_PROBLEM_: A word-for-word transcription of the records is required.
*** RECORDS FOR THIS TASK Section Begins ***
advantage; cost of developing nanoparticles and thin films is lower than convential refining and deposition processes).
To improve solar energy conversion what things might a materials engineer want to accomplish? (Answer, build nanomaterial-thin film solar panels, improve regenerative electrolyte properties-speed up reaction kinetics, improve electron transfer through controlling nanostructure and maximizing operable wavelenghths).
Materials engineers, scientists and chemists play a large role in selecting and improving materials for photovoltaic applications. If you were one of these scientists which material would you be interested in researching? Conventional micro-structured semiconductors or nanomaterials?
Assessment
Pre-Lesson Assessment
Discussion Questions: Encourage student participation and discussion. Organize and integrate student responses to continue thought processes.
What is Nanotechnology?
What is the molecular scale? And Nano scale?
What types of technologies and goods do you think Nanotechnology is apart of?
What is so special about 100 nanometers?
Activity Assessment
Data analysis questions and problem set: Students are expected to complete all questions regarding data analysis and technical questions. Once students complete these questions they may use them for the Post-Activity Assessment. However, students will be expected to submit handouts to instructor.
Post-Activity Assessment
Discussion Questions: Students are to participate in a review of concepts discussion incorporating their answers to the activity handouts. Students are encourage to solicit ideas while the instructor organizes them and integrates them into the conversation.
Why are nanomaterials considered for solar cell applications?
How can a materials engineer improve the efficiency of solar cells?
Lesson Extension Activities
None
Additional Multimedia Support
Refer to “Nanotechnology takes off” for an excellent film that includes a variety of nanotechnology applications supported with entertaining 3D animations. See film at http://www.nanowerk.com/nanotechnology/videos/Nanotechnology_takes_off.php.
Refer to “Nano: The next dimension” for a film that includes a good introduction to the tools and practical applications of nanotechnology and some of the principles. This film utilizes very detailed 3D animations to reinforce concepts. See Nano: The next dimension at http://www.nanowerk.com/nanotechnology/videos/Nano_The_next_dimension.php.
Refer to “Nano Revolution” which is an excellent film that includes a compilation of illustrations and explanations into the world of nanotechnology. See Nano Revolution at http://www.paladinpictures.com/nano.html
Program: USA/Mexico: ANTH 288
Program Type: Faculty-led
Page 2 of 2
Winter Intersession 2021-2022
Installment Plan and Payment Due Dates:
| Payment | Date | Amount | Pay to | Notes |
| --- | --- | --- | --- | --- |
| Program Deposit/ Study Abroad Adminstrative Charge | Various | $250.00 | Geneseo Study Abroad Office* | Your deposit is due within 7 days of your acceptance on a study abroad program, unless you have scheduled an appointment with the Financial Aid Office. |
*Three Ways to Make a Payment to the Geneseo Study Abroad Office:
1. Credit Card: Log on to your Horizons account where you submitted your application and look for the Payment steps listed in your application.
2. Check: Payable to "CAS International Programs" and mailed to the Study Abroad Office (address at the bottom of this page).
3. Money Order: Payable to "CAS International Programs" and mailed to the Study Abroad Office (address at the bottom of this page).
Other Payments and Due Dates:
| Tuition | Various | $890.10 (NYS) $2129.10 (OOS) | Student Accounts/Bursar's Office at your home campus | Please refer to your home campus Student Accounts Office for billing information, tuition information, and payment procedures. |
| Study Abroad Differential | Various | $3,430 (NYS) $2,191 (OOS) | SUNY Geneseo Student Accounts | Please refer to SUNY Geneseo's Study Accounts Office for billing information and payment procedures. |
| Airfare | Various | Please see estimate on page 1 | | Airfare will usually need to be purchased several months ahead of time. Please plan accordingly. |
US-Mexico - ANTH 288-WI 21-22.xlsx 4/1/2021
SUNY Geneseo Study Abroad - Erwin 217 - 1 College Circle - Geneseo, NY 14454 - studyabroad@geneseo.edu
*** RECORDS FOR THIS TASK Section Ends ***
_SOLUTION FOR THIS PROBLEM_:
advantage; cost of developing nanoparticles and thin films is lower than convential refining and deposition processes).
To improve solar energy conversion what things might a materials engineer want to accomplish? (Answer, build nanomaterial-thin film solar panels, improve regenerative electrolyte properties-speed up reaction kinetics, improve electron transfer through controlling nanostructure and maximizing operable wavelenghths).
Materials engineers, scientists and chemists play a large role in selecting and improving materials for photovoltaic applications. If you were one of these scientists which material would you be interested in researching? Conventional micro-structured semiconductors or nanomaterials?
Assessment
Pre-Lesson Assessment
Discussion Questions: Encourage student participation and discussion. Organize and integrate student responses to continue thought processes.
What is Nanotechnology?
What is the molecular scale? And Nano scale?
What types of technologies and goods do you think Nanotechnology is apart of?
What is so special about 100 nanometers?
Activity Assessment
Data analysis questions and problem set: Students are expected to complete all questions regarding data analysis and technical questions. Once students complete these questions they may use them for the Post-Activity Assessment. However, students will be expected to submit handouts to instructor.
Post-Activity Assessment
Discussion Questions: Students are to participate in a review of concepts discussion incorporating their answers to the activity handouts. Students are encourage to solicit ideas while the instructor organizes them and integrates them into the conversation.
Why are nanomaterials considered for solar cell applications?
How can a materials engineer improve the efficiency of solar cells?
Lesson Extension Activities
None
Additional Multimedia Support
Refer to “Nanotechnology takes off” for an excellent film that includes a variety of nanotechnology applications supported with entertaining 3D animations. See film at http://www.nanowerk.com/nanotechnology/videos/Nanotechnology_takes_off.php.
Refer to “Nano: The next dimension” for a film that includes a good introduction to the tools and practical applications of nanotechnology and some of the principles. This film utilizes very detailed 3D animations to reinforce concepts. See Nano: The next dimension at http://www.nanowerk.com/nanotechnology/videos/Nano_The_next_dimension.php.
Refer to “Nano Revolution” which is an excellent film that includes a compilation of illustrations and explanations into the world of nanotechnology. See Nano Revolution at http://www.paladinpictures.com/nano.html
Program: USA/Mexico: ANTH 288
Program Type: Faculty-led
Page 2 of 2
Winter Intersession 2021-2022
Installment Plan and Payment Due Dates:
| Payment | Date | Amount | Pay to | Notes |
| --- | --- | --- | --- | --- |
| Program Deposit/ Study Abroad Adminstrative Charge | Various | $250.00 | Geneseo Study Abroad Office* | Your deposit is due within 7 days of your acceptance on a study abroad program, unless you have scheduled an appointment with the Financial Aid Office. |
*Three Ways to Make a Payment to the Geneseo Study Abroad Office:
1. Credit Card: Log on to your Horizons account where you submitted your application and look for the Payment steps listed in your application.
2. Check: Payable to "CAS International Programs" and mailed to the Study Abroad Office (address at the bottom of this page).
3. Money Order: Payable to "CAS International Programs" and mailed to the Study Abroad Office (address at the bottom of this page).
Other Payments and Due Dates:
| Tuition | Various | $890.10 (NYS) $2129.10 (OOS) | Student Accounts/Bursar's Office at your home campus | Please refer to your home campus Student Accounts Office for billing information, tuition information, and payment procedures. |
| Study Abroad Differential | Various | $3,430 (NYS) $2,191 (OOS) | SUNY Geneseo Student Accounts | Please refer to SUNY Geneseo's Study Accounts Office for billing information and payment procedures. |
| Airfare | Various | Please see estimate on page 1 | | Airfare will usually need to be purchased several months ahead of time. Please plan accordingly. |
US-Mexico - ANTH 288-WI 21-22.xlsx 4/1/2021
SUNY Geneseo Study Abroad - Erwin 217 - 1 College Circle - Geneseo, NY 14454 - studyabroad@geneseo.edu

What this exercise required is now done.